Devolva, sem qualquer alteração, a passagem do trecho do texto que vai de "Vamos lá, minha" até "de momentos maus.", inclusive.

Trecho do texto:
┄┄┄┄┄┄

Vamos lá, minha gente. Nem tanto ao mar, nem tanto a terra. Vamos ser razoáveis. Não quero escamotear a realidade, mas o que se passou nas últimas semanas é apenas um retrato do desordenado e colorido Brasil a branco e preto. É um pedaço do Brasil, mas não é o Brasil inteiro. E nenhuma sociedade ou país, hoje em dia, está livre de momentos maus.

Ou, como diria o meu Tio Olavo: "Vivemos numa época de igualdade. Hoje em dia, todas as classes são criminosas."

┄┄┄┄┄┄

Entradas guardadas
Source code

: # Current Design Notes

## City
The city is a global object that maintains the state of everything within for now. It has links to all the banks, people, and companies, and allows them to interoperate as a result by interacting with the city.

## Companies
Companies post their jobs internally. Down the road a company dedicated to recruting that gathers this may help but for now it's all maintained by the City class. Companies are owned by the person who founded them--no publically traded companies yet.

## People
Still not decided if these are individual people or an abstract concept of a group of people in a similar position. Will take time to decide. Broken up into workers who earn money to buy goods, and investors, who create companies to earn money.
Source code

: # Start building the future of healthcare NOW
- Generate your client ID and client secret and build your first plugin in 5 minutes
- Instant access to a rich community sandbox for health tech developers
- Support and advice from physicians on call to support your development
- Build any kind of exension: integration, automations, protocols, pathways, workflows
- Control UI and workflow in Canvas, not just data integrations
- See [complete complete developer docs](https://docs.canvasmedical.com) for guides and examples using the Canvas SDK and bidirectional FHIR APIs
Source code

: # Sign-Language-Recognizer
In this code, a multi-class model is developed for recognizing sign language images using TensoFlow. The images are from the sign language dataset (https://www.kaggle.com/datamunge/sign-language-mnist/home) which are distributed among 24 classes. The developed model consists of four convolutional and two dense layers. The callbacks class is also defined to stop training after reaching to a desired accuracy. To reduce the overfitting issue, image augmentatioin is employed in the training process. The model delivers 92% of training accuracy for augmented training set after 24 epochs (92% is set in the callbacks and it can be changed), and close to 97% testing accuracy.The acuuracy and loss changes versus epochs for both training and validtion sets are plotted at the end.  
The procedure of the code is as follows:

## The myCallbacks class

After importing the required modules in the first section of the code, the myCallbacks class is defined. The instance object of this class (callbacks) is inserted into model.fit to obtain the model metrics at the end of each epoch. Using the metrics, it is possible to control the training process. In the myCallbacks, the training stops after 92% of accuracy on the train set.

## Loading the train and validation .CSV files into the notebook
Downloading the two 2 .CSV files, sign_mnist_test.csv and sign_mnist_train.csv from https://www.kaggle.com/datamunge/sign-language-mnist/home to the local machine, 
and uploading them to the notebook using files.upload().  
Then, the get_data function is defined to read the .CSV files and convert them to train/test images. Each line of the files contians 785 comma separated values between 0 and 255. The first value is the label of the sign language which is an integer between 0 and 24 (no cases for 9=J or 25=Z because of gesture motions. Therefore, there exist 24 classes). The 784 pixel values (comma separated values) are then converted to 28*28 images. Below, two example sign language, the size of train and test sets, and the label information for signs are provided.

┄┄┄┄┄┄

Solução do exercício:
Vamos lá, minha gente. Nem tanto ao mar, nem tanto a terra. Vamos ser razoáveis. Não quero escamotear a realidade, mas o que se passou nas últimas semanas é apenas um retrato do desordenado e colorido Brasil a branco e preto. É um pedaço do Brasil, mas não é o Brasil inteiro. E nenhuma sociedade ou país, hoje em dia, está livre de momentos maus.